Briefing the UN Security Council on the humanitarian situation in Syria, especially on critical access issues, Under-Secretary-General for Humanitarian Affairs Stephen O’Brien said he is concerned about people trapped in the towns of Mare’a and Sheikh Issa, as Islamic State in Iraq and the Levant (ISIL/Da’esh) forces advance, and for the people in eastern Aleppo, and is “appalled” at the mortar attack on the Mseifra camp for internally displaced people in Dar’aa Governorate that occurred this past weekend.
“I told the Council that the operating space for humanitarian actors is shrinking as violence and attacks across Syria increase; and that recent attacks are creating new humanitarian emergencies and compounding the challenges in existing emergency areas,” Mr. O’Brien said after consultations with the body.
He also warned members of the Council that attacks on medical facilities and health personnel have continued in the past few days, despite the recent resolution passed by the Council, and despite the expressions of concern and commitments to action.
“This is unacceptable,” Mr. O’Brien emphasized.
He also reminded the Council that needs are the most acute in besieged locations.
“It is there that the parties to the conflict actively breach the basic laws of war. While humanitarians press for access, there remain areas where access continues to be denied,” he said.
During his briefing, Mr. O’Brien stressed that the only sustainable solution is a complete lifting of all sieges.
“Besiegement is not a natural or necessary consequence of conflict, it is a deliberate policy of parties, and one which can be undone if the political will to do so can be mustered,” he said.
Despite the escalating challenges to humanitarian operations, millions of Syrians in need are being reached through regular and cross-border assistance each month, Mr.
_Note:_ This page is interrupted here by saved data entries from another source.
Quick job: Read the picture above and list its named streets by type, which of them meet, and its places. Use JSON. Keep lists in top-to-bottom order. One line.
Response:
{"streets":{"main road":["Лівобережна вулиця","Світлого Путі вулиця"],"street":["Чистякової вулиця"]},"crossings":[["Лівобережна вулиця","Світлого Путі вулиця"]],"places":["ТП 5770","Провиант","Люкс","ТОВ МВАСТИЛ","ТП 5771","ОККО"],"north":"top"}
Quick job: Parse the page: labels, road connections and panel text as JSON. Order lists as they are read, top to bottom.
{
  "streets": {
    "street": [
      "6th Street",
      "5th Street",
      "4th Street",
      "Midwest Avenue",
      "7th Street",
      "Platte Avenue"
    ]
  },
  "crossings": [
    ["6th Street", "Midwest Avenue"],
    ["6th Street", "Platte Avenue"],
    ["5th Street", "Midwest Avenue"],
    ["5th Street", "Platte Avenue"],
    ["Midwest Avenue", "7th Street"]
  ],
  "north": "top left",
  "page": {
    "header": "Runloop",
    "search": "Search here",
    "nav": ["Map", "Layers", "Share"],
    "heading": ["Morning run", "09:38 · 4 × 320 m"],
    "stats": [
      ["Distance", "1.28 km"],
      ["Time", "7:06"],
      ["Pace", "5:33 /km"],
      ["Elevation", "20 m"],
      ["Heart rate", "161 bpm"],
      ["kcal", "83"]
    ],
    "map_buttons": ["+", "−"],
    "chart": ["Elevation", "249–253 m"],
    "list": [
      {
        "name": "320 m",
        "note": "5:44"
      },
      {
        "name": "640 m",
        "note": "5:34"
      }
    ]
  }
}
O’Brien said, noting that he was able to report that just today a UN inter-agency convoy completed a delivery of desperately needed food for 45,000 civilians in Moadamiyah.
“We are slowly accessing more and more people – since January over 820,000 have had assistance, many of them more than once – but the progress, while encouraging, is far from enough,” he said.
During the month of May, only two locations had been reached by land – East Harasta and Yarmouk – representing 20,000 people. This is only 3.4 per cent of the total besieged population of 592,700, he said.
“While we continued to reach those in Deir ez-Zour through high-altitude airdrops, the one-off and inconsistent land access throughout May was simply not enough,” he said.
He noted, however, that they had been able to reach 40 per cent of people in 14 of the 19 besieged locations, delivering vital supplies as well as assessing the needs of people and monitoring the impact of the response.
Mr. O’Brien, who is also the UN Emergency Relief Coordinator, highlighted that when aid workers entered Darayya on Wednesday, for the first time in four years, they encountered a “truly dismal situation.” People have acute medical needs and clearly do not have enough food, he stressed.
Regarding the question of air bridges and air drops to be used for areas denied humanitarian access – which was the focus of the Council’s discussion today – Mr. O’Brien said his position remained firm and clear: “We need to see full approval of the June plan for humanitarian access.”
“We need the consent of the Syrian Government and all necessary security guarantees, in order to conduct airdrops. We need all parties to allow freedom of movement for civilians and humanitarian access. Above all, we need the fighting to stop and a political solution to start,” he added.
As such, the firm action and political resolve of the international community was necessary to break the impasse and ensure that people receive the life-saving aid and protection they need, Mr. O’Brien said.
“As humanitarians, we can deliver humanitarian action – we can’t fix the politics or the root causes,” he said.
Mr. O’Brien also urged all parties to the conflict to not just reflect on Islam’s core values of charity, mercy and peace as they entered the holy month of Ramadan, but to use that moment to apply the values to “improve the situation of those innocent civilians who suffer so terribly in this conflict.”